**Assigned task:** Copy out all lines from the entries below in which "they" occurs.

── Excerpted data

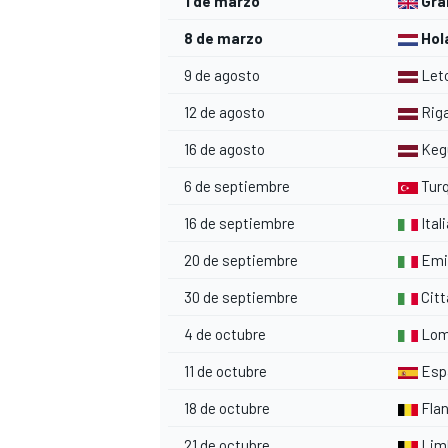
1 de marzo
Gra
8 de marzo
Hol
9 de agosto
Let
12 de agosto
Rig
16 de agosto
Ke
6 de septiembre
Turq
16 de septiembre
Ital
20 de septiembre
Emi
MÁS CATEGORÍAS
30 de septiembre
Citt
4 de octubre
Lom
11 de octubre
Esp
18 de octubre
Fla
21 de octubre
Lim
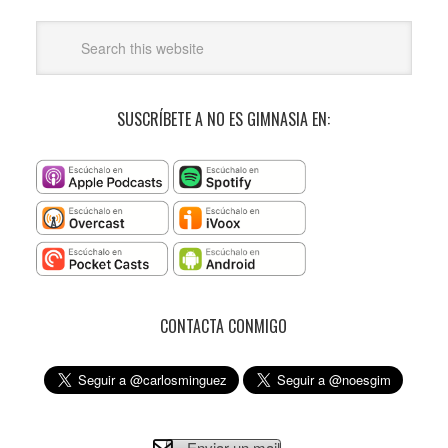
SUSCRÍBETE A NO ES GIMNASIA EN:
CONTACTA CONMIGO
Enviar un mail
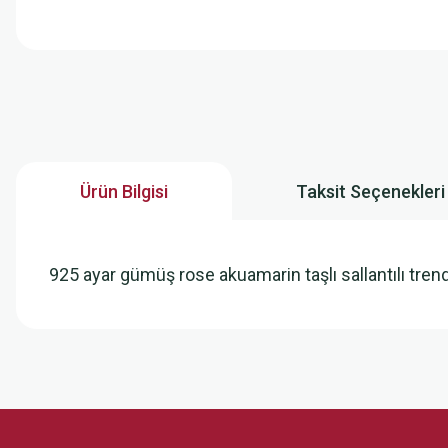
Ürün Bilgisi
Taksit Seçenekleri
925 ayar gümüş rose akuamarin taşlı sallantılı tr
Bu ürünün fiyat bilgisi, resim, ürün açıklamalarında ve diğer konularda
Görüş ve önerileriniz için teşekkür ederiz.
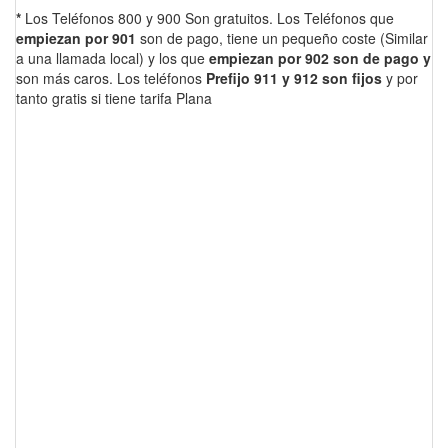
*
Los Teléfonos 800 y 900 Son gratuitos. Los Teléfonos que
empiezan por 901
son de pago, tiene un pequeño coste (Similar
a una llamada local) y los que
empiezan por 902 son de pago y
son más caros. Los teléfonos
Prefijo 911 y 912 son fijos
y por
tanto gratis si tiene tarifa Plana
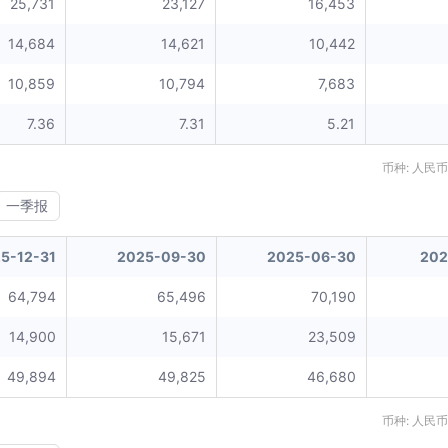
25,731
23,127
16,453
14,684
14,621
10,442
10,859
10,794
7,683
7.36
7.31
5.21
币种: 人民币
一季报
5-12-31
2025-09-30
2025-06-30
202
64,794
65,496
70,190
14,900
15,671
23,509
49,894
49,825
46,680
币种: 人民币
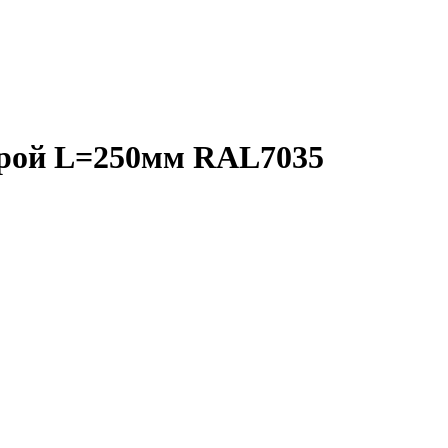
орой L=250мм RAL7035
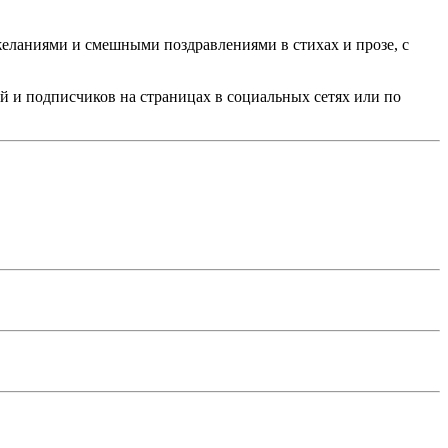
еланиями и смешными поздравлениями в стихах и прозе, с
й и подписчиков на страницах в социальных сетях или по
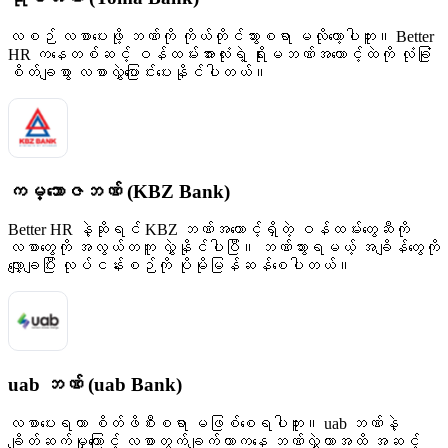
လစဉ် လစာပေးဖို့ ဘဏ်ကို ကိုယ်တိုင်သွားစရာ မလိုတော့ပါဘူး။ Better
HR ကနေတစ်ဆင့် ဝန်ထမ်းအားလုံးရဲ့ ရိုးမဘဏ်အကောင့်ထဲကို လုံခြုံ
စိတ်ချစွာ လစာလွှဲပြောင်းပေးနိုင်ပါတယ်။
ကမ္ဘောဇဘဏ် (KBZ Bank)
Better HR နဲ့ဆိုရင် KBZ ဘဏ်အကောင့်ရှိတဲ့ ဝန်ထမ်းတွေဆီကို
လစာတွေကို အလွယ်တကူ လွှဲနိုင်ပါပြီ။ ဘဏ်သွားရမယ့် အချိန်တွေကို
လျှော့ချပြီး လုပ်ငန်းစဉ်ကို ပိုမိုမြန်ဆန်စေပါတယ်။
uab ဘဏ် (uab Bank)
လစာပေးရတာ စိတ်ဖိစီးစရာ မဖြစ်စေရပါဘူး။ uab ဘဏ်နဲ့
ချိတ်ဆက်မှုကြောင့် လစာတွက်ချက်တာကနေ ဘဏ်လွှဲတာအထိ အဆင့်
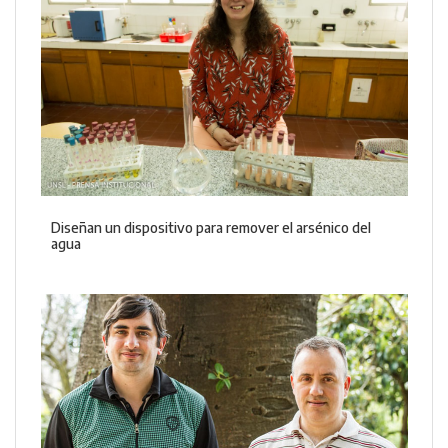
Diseñan un dispositivo para remover el arsénico del
agua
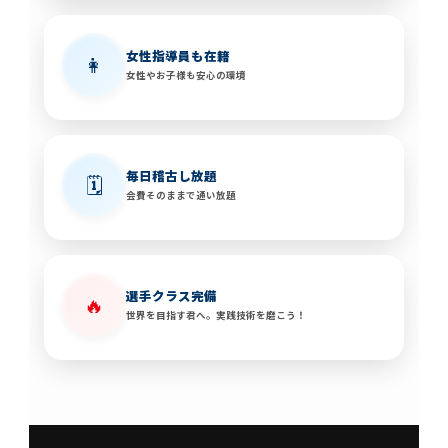
女性指導員も在籍
👩
女性やお子様も安心の環境
毎日稽古し放題
🗓️
会費そのままで通い放題
選手クラス完備
🔥
世界を目指す君へ。実践技術を磨こう！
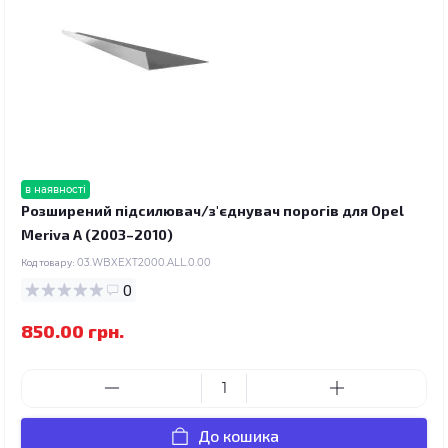
в наявності
Розширений підсилювач/з'єднувач порогів для Opel
Meriva A (2003–2010)
Код товару:
03.WBXEXT2000.ALL.0.00
0
850.00 грн.
До кошика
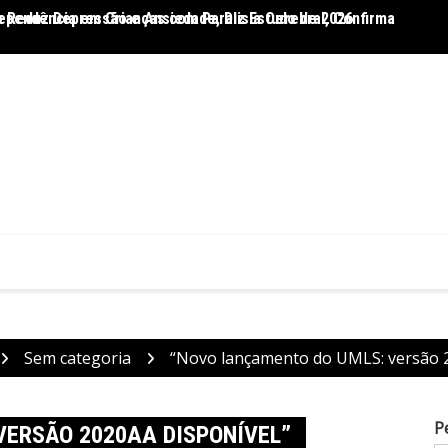
 Reduz Depressão e Ansiedade, Diz Estudo de 2026
ependência em Crianças com Paralisia Cerebral, Confirma
Dietas
Sem categoria
“Novo lançamento do UMLS: versão 2
P
VERSÃO 2020AA DISPONÍVEL”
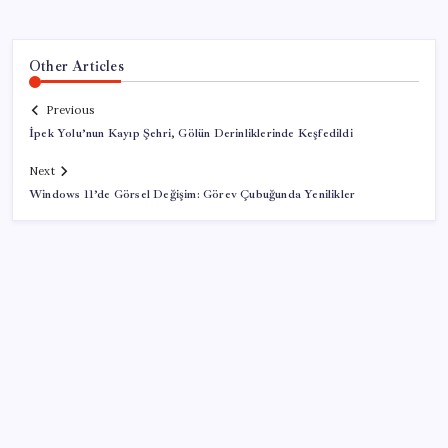
Other Articles
Previous
İpek Yolu’nun Kayıp Şehri, Gölün Derinliklerinde Keşfedildi
Next
Windows 11’de Görsel Değişim: Görev Çubuğunda Yenilikler
SON YAZILAR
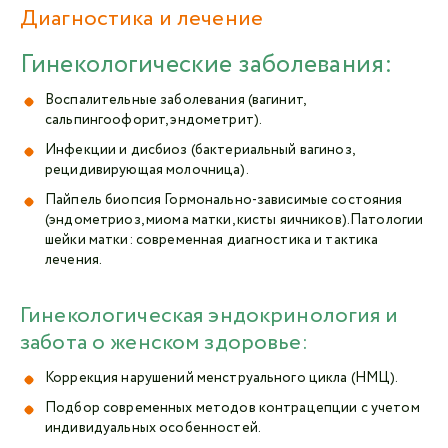
Диагностика и лечение
Гинекологические заболевания:
Воспалительные заболевания (вагинит,
сальпингоофорит, эндометрит).
Инфекции и дисбиоз (бактериальный вагиноз,
рецидивирующая молочница).
Пайпель биопсия Гормонально-зависимые состояния
(эндометриоз, миома матки, кисты яичников).Патологии
шейки матки: современная диагностика и тактика
лечения.
Гинекологическая эндокринология и
забота о женском здоровье:
Коррекция нарушений менструального цикла (НМЦ).
Подбор современных методов контрацепции с учетом
индивидуальных особенностей.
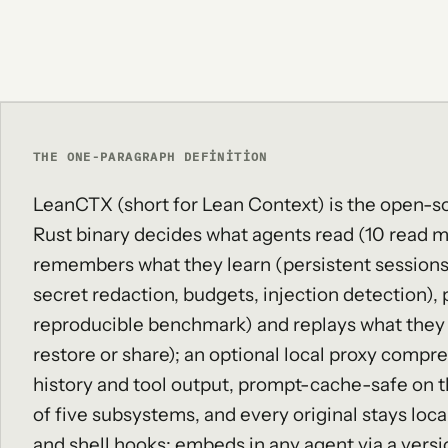
THE ONE-PARAGRAPH DEFINITION
LeanCTX (short for Lean Context) is the open-so
Rust binary decides what agents read (10 read 
remembers what they learn (persistent sessions
secret redaction, budgets, injection detection)
reproducible benchmark) and replays what they 
restore or share); an optional local proxy comp
history and tool output, prompt-cache-safe on 
of five subsystems, and every original stays loc
and shell hooks; embeds in any agent via a vers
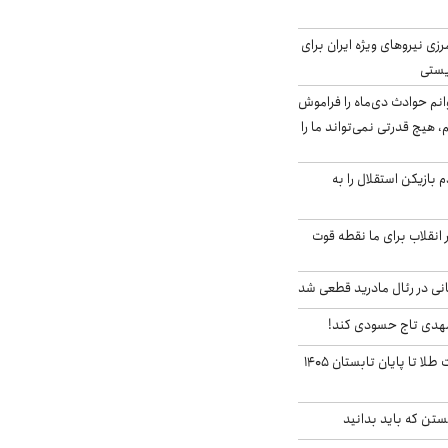
زی نیروهای ویژه ایران برای
ریستی
انم حوادث دی‌ماه را فراموش
، هیچ قدرتی نمی‌تواند ما را
 بازیکن استقلال را به
 انقلاب برای ما نقطه قوت
نی در رئال مادرید قطعی شد
مهدی تاج حسودی کند!
این پیش بینی قیمت طلا تا پایان تابستان ۱۴۰۵
تن که باید بدانید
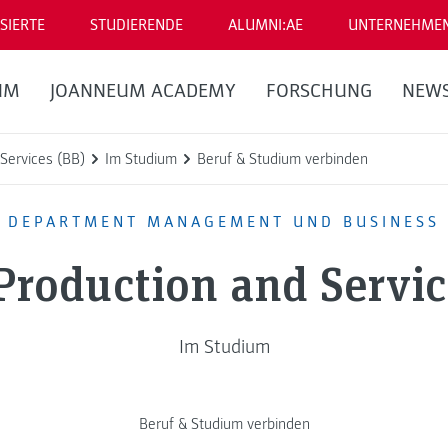
SIERTE
STUDIERENDE
ALUMNI:AE
UNTERNEHME
UM
JOANNEUM ACADEMY
FORSCHUNG
NEW
Services (BB)
Im Studium
Beruf & Studium verbinden
DEPARTMENT MANAGEMENT UND BUSINESS
Production and Servic
Im Studium
Beruf & Studium verbinden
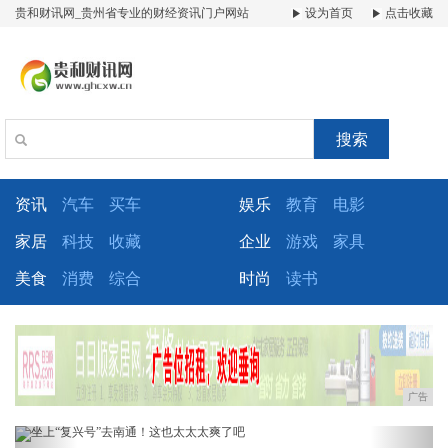
贵和财讯网_贵州省专业的财经资讯门户网站
设为首页
点击收藏
搜索
资讯
汽车
买车
娱乐
教育
电影
家居
科技
收藏
企业
游戏
家具
美食
消费
综合
时尚
读书
广告
Previous
Next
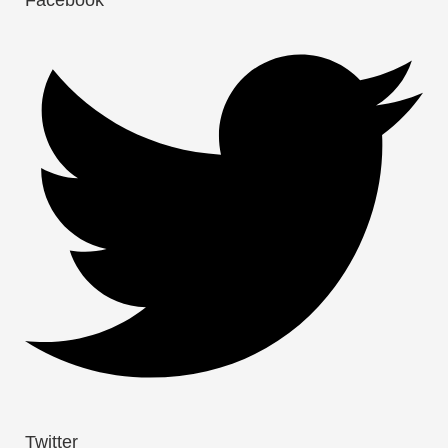
Twitter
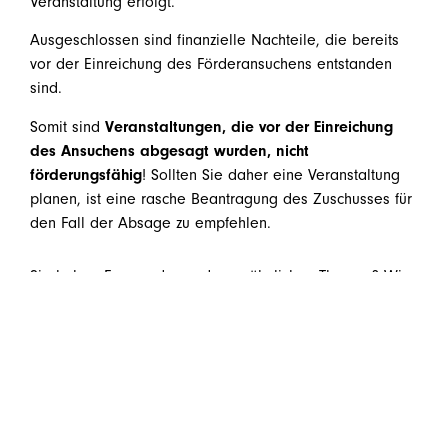
Veranstaltung erfolgt.
Ausgeschlossen sind finanzielle Nachteile, die bereits
vor der Einreichung des Förderansuchens entstanden
sind.
Somit sind
Veranstaltungen, die vor der Einreichung
des Ansuchens abgesagt wurden, nicht
förderungsfähig
! Sollten Sie daher eine Veranstaltung
planen, ist eine rasche Beantragung des Zuschusses für
den Fall der Absage zu empfehlen.
Sie haben Fragen dazu oder zu ähnlichen Themen? Wir
sind gerne für Sie da!
welcome@huebner.at
teilen
teilen
teilen
E-Mail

────

**Task result:**
remembers what they learn (persistent sessions
reproducible benchmark) and replays what they 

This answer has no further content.